### What you need to do
Carry on the piece on the ACT's workplace safety record below, starting right after its final sentence.

### Given text
━━━

The government took the first steps on Monday to turn around Canberra's deplorable workplace safety record by boosting the number of inspectors, increasing the number of offences attracting on-the-spot fines and by setting a goal of reducing serious injury claims by 35 per cent by June 30, 2016.
The initiatives are among 28 recommendations in a report by former public service commissioner Lynelle Briggs and WorkSafe ACT Commissioner Mark McCabe about health and safety laws in the local construction industry. Though the government's detailed response to the report, released on Monday, will not be finalised until February, it has already agreed to set aside $2 million in the May budget to enable the recruitment of 12 additional WorkSafe inspectors.
The government had little choice but to act promptly. Four workplace deaths since December last year, three of them in the construction industry, is a reprehensible statistic, the more so given it has coincided with a number of serious injuries and a big increase in safety breaches.
The report found the ACT's serious injury rate for the industry to be 31 per cent higher than the national average, and the long-term injury rate performance to be 50 per cent worse than most other jurisdictions, and double the national average. The reasons for this poor record, the authors said, were ''many and varied'', but chief among them was a paucity of effective work health and safety training (exacerbated by a machismo construction culture), tight commercial deadlines, a focus on paperwork rather than managing workplace risks and hazards, and the failure of government agencies to work closely with industry to improve standards.

━━━

### Data provided
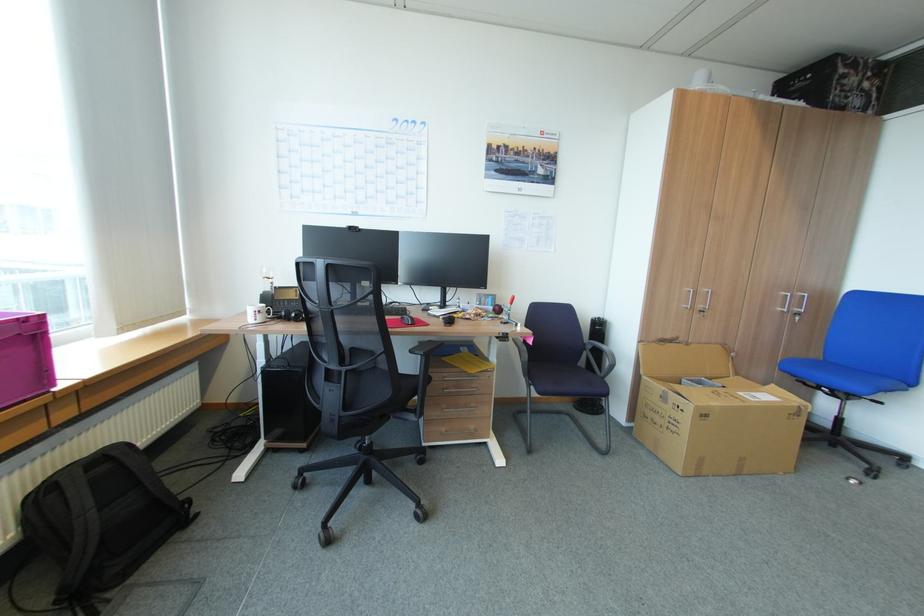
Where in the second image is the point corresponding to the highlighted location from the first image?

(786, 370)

━━━

### Response below
In keeping with its view that a ''culture of complacency'' pervades most, if not all aspects of the industry, the report takes a correspondingly wide remedial approach. Managers and peak industry bodies such as the Master Builders Association and the Housing Industry Association ''have to take the lead in driving the cultural change and reducing the rate of serious injuries''. Middle managers, leading hands, foremen and workers themselves ''must recognise the fundamental importance of valuing and authorising discussion about safety''. Government must do more than simply regulate and police; it must be proactive in driving cultural change. The unions, too, have an important role to play, as ''safety cannot be achieved through an adversarial approach''. The report even sees a role for the ACT community in reporting more to government authorities about bad health and safety practices.
The Construction, Forestry, Mining and Energy Union, which has been vocal and insistent on the need for a greater safety focus on building sites, is likely to bridle at suggestions that its interest in such matters has often been driven by ''other industrial motivations''. Nonetheless, it will be gratified at the report's adoption of measures for which it has long advocated - including stiffer penalties for delinquent contractors, and the requirement that the government ''use its purchasing power to ensure through its tendering process that only contractors with good health and safety records and the capacity to complete a project as safely as possible are allocated government work''. The recommendation that fine defaulters be publicly named and shamed is also likely to be enthusiastically embraced by the unions.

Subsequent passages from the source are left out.